• Problem to work on: Reproduce the lines below without any change, starting from the very first line and ending with the line that contains "alanları ve sosyal", including that line.

===== Records to use

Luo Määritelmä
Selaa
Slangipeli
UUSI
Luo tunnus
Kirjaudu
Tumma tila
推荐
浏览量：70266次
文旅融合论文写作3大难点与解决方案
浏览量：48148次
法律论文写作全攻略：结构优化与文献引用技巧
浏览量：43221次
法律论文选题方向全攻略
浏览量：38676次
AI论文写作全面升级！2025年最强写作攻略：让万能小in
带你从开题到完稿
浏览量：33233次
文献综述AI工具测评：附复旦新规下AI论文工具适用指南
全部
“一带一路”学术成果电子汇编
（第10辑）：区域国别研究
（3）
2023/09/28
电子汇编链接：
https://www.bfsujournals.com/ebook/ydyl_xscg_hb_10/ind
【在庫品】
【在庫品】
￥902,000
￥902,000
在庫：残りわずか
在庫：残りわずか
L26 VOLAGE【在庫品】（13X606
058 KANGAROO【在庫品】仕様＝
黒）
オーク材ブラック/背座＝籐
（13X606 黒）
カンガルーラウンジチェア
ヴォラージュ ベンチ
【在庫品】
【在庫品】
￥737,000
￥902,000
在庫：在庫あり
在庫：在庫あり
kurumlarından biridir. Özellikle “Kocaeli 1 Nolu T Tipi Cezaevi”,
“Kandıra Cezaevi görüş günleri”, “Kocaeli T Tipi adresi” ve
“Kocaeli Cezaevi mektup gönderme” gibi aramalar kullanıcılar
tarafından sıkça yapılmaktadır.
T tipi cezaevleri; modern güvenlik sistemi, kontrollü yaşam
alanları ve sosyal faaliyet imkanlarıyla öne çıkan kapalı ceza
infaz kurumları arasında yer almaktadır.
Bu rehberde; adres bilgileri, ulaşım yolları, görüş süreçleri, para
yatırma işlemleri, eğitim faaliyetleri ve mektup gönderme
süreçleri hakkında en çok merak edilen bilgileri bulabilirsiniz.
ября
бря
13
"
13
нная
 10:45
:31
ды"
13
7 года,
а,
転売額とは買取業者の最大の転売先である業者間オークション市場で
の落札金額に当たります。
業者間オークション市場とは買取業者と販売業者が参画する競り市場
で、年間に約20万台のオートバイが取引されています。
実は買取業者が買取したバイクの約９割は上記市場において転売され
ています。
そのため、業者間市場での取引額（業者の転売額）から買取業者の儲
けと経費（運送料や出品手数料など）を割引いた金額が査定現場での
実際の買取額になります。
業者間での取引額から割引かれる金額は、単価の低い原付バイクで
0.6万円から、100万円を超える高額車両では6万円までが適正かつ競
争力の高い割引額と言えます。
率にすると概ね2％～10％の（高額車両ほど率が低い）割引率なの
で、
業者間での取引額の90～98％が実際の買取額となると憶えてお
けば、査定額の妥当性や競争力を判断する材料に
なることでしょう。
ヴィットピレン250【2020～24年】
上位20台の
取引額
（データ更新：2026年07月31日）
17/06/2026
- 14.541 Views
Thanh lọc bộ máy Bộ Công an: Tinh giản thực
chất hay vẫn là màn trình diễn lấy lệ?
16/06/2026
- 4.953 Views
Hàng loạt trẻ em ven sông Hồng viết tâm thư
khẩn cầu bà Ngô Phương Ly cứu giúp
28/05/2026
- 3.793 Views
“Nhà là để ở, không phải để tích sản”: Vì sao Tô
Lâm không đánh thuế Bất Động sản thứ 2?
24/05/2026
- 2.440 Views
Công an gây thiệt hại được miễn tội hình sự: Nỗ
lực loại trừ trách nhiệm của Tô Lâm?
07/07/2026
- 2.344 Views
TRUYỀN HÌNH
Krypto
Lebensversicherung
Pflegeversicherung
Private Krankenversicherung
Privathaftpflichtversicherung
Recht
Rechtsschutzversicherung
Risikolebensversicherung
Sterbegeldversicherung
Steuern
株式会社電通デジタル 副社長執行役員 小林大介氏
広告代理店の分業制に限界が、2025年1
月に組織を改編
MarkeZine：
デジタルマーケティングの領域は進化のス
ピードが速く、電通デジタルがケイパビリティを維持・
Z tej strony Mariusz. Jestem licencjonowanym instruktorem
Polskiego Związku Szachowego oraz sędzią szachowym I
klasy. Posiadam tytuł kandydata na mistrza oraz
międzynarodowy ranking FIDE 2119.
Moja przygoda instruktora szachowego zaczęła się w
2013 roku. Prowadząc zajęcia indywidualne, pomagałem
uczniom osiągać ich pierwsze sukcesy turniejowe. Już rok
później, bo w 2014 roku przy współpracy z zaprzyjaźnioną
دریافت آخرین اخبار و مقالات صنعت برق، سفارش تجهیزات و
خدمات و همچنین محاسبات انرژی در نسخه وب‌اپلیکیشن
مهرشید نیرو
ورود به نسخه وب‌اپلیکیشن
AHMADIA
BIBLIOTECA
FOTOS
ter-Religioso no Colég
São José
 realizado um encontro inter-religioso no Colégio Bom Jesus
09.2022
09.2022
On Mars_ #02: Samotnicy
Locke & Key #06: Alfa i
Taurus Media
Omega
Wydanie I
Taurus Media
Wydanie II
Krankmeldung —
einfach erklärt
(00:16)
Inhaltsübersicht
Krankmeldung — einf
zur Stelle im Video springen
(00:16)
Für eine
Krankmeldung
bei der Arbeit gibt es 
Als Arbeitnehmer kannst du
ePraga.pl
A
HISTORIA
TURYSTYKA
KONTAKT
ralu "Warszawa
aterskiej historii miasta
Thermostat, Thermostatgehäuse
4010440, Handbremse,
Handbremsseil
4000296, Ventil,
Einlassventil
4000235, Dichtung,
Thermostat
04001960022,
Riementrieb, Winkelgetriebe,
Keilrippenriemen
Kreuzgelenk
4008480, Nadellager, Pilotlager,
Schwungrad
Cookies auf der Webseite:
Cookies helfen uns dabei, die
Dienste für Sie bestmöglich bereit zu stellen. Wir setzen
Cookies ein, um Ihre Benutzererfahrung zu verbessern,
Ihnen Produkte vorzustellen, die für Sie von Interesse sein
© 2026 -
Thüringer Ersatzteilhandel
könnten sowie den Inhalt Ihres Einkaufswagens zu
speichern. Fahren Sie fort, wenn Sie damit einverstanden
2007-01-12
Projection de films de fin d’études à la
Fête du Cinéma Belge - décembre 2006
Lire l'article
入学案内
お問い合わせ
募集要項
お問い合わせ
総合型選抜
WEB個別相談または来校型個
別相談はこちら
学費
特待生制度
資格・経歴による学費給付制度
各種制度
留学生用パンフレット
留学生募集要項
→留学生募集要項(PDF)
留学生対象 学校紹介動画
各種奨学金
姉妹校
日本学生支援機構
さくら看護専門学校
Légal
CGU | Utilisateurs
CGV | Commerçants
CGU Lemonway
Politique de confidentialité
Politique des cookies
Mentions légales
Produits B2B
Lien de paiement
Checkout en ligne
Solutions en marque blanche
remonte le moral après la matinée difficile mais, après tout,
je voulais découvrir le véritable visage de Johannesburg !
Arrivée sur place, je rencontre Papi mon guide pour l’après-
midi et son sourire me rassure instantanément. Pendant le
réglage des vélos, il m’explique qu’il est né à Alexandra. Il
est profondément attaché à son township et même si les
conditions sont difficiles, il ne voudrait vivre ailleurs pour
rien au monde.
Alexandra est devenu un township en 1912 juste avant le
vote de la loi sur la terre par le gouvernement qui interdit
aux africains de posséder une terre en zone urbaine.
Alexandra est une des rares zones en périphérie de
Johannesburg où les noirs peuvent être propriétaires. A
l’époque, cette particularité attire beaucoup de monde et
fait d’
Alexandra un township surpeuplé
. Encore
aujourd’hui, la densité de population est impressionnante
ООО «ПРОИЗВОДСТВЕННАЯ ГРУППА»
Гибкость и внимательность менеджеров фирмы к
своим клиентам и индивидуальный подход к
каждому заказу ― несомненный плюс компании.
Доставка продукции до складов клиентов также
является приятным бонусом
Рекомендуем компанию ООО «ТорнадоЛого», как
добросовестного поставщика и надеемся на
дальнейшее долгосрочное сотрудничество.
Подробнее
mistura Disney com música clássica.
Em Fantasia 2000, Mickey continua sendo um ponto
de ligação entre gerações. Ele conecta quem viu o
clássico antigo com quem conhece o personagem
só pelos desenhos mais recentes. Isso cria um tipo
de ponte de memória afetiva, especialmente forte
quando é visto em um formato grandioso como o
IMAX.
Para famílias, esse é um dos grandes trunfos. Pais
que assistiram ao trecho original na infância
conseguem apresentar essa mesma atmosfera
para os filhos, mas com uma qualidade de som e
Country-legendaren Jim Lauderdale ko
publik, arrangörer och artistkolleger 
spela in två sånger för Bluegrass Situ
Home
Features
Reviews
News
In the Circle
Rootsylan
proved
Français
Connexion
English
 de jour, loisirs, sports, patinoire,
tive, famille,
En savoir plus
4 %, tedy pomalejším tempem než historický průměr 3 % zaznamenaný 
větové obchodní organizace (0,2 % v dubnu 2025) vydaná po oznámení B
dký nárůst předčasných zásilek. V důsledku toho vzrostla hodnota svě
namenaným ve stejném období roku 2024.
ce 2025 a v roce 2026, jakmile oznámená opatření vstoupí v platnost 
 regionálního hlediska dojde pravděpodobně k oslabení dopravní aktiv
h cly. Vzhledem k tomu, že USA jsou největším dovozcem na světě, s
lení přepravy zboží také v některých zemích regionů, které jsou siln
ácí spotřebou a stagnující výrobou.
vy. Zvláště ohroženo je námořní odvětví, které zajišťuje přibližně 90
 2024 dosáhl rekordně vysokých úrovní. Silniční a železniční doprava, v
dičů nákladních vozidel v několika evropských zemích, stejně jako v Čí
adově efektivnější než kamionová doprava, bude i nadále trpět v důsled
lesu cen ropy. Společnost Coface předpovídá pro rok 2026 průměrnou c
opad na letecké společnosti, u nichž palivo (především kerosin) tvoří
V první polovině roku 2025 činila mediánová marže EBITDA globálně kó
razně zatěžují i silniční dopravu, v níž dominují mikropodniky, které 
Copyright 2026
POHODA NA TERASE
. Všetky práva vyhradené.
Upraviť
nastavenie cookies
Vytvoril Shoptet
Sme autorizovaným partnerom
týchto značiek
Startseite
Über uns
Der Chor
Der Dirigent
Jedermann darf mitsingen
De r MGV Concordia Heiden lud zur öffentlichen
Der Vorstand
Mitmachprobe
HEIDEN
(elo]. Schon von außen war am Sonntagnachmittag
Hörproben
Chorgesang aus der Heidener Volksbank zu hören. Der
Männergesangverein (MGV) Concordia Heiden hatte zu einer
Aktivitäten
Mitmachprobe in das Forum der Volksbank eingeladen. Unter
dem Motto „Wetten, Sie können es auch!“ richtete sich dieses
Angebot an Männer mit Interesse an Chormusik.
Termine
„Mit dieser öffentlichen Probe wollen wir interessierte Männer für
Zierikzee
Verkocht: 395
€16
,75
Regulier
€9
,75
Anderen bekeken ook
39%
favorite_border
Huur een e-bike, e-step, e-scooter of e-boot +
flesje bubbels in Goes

==========

• Expected answer:
Luo Määritelmä
Selaa
Slangipeli
UUSI
Luo tunnus
Kirjaudu
Tumma tila
推荐
浏览量：70266次
文旅融合论文写作3大难点与解决方案
浏览量：48148次
法律论文写作全攻略：结构优化与文献引用技巧
浏览量：43221次
法律论文选题方向全攻略
浏览量：38676次
AI论文写作全面升级！2025年最强写作攻略：让万能小in
带你从开题到完稿
浏览量：33233次
文献综述AI工具测评：附复旦新规下AI论文工具适用指南
全部
“一带一路”学术成果电子汇编
（第10辑）：区域国别研究
（3）
2023/09/28
电子汇编链接：
https://www.bfsujournals.com/ebook/ydyl_xscg_hb_10/ind
【在庫品】
【在庫品】
￥902,000
￥902,000
在庫：残りわずか
在庫：残りわずか
L26 VOLAGE【在庫品】（13X606
058 KANGAROO【在庫品】仕様＝
黒）
オーク材ブラック/背座＝籐
（13X606 黒）
カンガルーラウンジチェア
ヴォラージュ ベンチ
【在庫品】
【在庫品】
￥737,000
￥902,000
在庫：在庫あり
在庫：在庫あり
kurumlarından biridir. Özellikle “Kocaeli 1 Nolu T Tipi Cezaevi”,
“Kandıra Cezaevi görüş günleri”, “Kocaeli T Tipi adresi” ve
“Kocaeli Cezaevi mektup gönderme” gibi aramalar kullanıcılar
tarafından sıkça yapılmaktadır.
T tipi cezaevleri; modern güvenlik sistemi, kontrollü yaşam
alanları ve sosyal faaliyet imkanlarıyla öne çıkan kapalı ceza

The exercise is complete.